* Pasaje mostrado *
+ + + + +
24 de Febrero

Vida rural. La cartografía de un territorio tiene poco que ver con el mapa sentimental que cada uno ha ido dibujando de ese territorio en su interior. Es lo que pienso mientras atravesamos varios pueblos manchegos camino de los Montes de Toledo. Villarrobledo, por ejemplo, es para mí el lugar donde ambienté el primer texto que recuerdo haber escrito con pretensiones literarias (se titulaba Los cuentos de la abuela Mari Paz). Tomelloso es mi madre leyendo las novelas del policía municipal Plinio y la patria chica de su creador, Francisco García Pavón. Alcázar de San Juan son las largas esperas nocturnas en el tren expreso de Andalucía, bajo un cielo teñido de un naranja fantasmagórico. Puerto Lápice es la parada entre Madrid y Córdoba que hacíamos de niños, el sabor a queso de oveja, las paredes pintadas de añil en la venta de Don Quijote.
+ + + + +
* Listado adjunto *
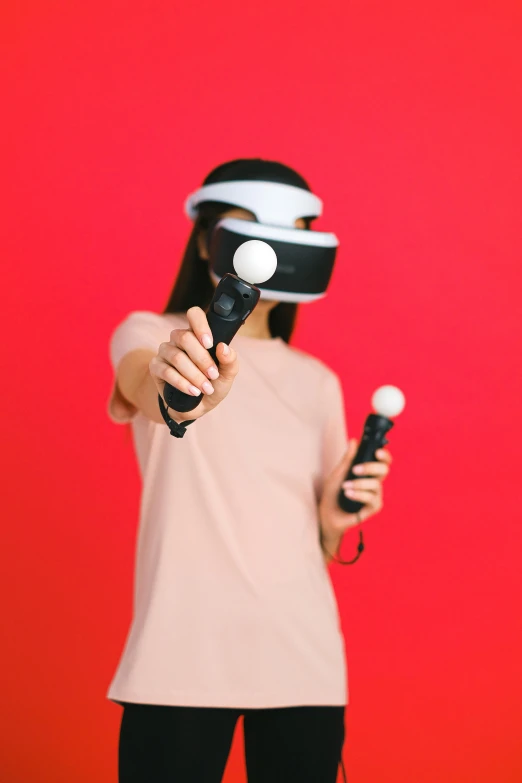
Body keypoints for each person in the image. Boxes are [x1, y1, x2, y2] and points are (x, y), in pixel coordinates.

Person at [106, 158, 392, 783]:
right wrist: (177, 383)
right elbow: (145, 384)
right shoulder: (151, 334)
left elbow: (320, 543)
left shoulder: (319, 381)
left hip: (302, 656)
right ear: (208, 239)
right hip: (179, 652)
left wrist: (334, 516)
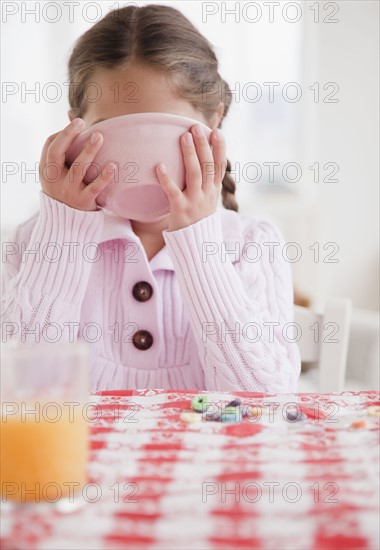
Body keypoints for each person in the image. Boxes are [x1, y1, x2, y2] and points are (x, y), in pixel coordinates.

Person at [1, 4, 301, 392]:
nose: (140, 165)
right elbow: (17, 391)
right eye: (115, 133)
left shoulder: (251, 243)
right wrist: (65, 232)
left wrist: (198, 241)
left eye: (161, 133)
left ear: (213, 124)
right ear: (75, 129)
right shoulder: (34, 243)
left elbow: (265, 400)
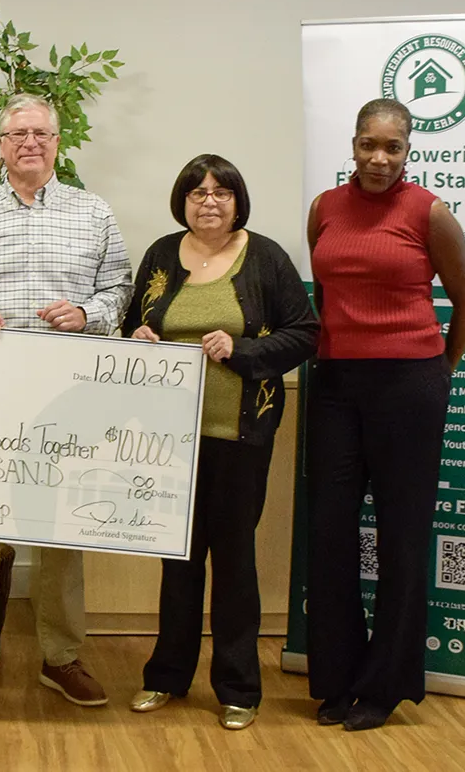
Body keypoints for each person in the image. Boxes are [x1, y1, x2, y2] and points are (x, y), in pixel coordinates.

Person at [0, 93, 133, 708]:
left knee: (62, 527)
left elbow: (119, 285)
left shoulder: (93, 212)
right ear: (2, 146)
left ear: (58, 143)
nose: (29, 143)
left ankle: (61, 657)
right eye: (17, 134)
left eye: (40, 133)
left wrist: (89, 312)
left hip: (69, 392)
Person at [123, 154, 319, 729]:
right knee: (177, 559)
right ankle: (166, 679)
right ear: (182, 200)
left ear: (238, 200)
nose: (209, 201)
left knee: (233, 560)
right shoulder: (162, 252)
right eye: (197, 191)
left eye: (221, 192)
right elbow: (136, 320)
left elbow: (304, 333)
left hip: (241, 433)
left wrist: (242, 351)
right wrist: (139, 335)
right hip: (166, 438)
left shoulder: (266, 257)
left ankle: (239, 690)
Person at [305, 98, 465, 731]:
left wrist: (440, 369)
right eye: (367, 145)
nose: (379, 158)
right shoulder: (325, 208)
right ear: (352, 145)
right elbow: (326, 292)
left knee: (402, 535)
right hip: (335, 382)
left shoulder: (428, 212)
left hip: (409, 382)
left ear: (409, 149)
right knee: (330, 531)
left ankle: (384, 685)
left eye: (393, 148)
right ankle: (335, 678)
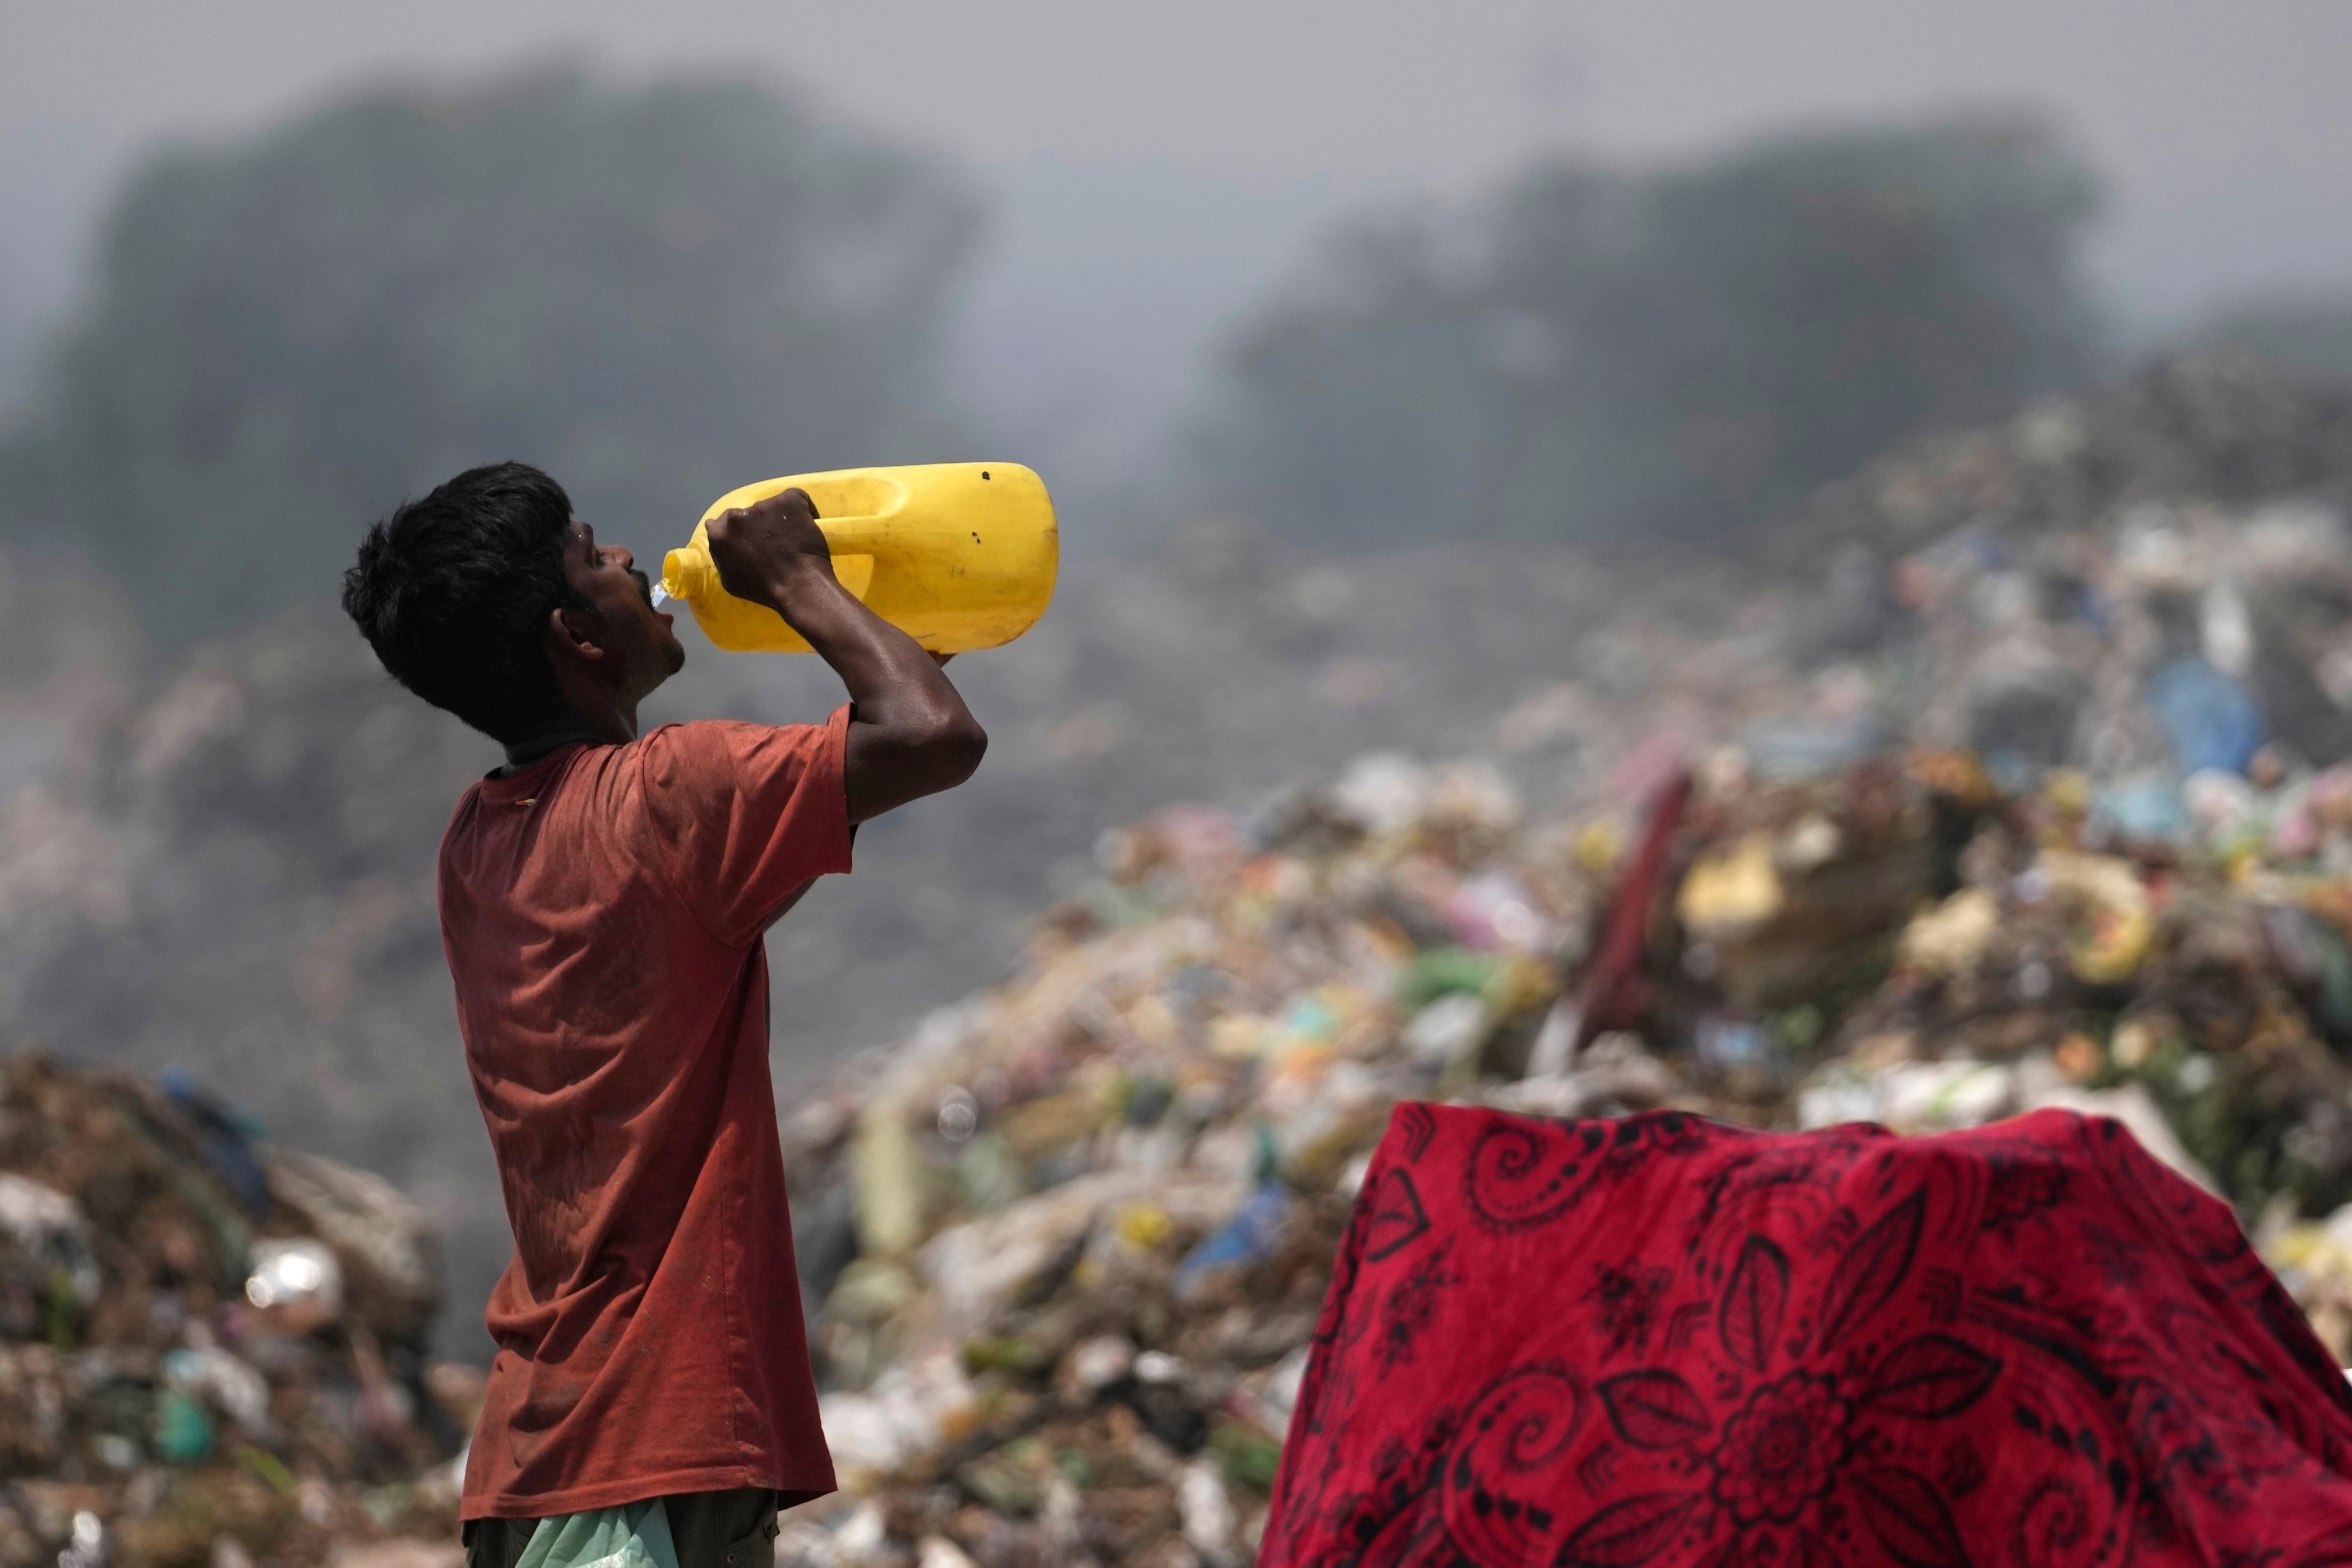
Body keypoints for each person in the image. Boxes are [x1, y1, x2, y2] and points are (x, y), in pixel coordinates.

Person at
+ + + + +
* Tu objetivo *
Transcribe completo y sin ningún cambio el pasaje sobre la vida rural en La Mancha. El listado procede de otra fuente.

* Respuesta *
24 de Febrero

Vida rural. La cartografía de un territorio tiene poco que ver con el mapa sentimental que cada uno ha ido dibujando de ese territorio en su interior. Es lo que pienso mientras atravesamos varios pueblos manchegos camino de los Montes de Toledo. Villarrobledo, por ejemplo, es para mí el lugar donde ambienté el primer texto que recuerdo haber escrito con pretensiones literarias (se titulaba Los cuentos de la abuela Mari Paz). Tomelloso es mi madre leyendo las novelas del policía municipal Plinio y la patria chica de su creador, Francisco García Pavón. Alcázar de San Juan son las largas esperas nocturnas en el tren expreso de Andalucía, bajo un cielo teñido de un naranja fantasmagórico. Puerto Lápice es la parada entre Madrid y Córdoba que hacíamos de niños, el sabor a queso de oveja, las paredes pintadas de añil en la venta de Don Quijote.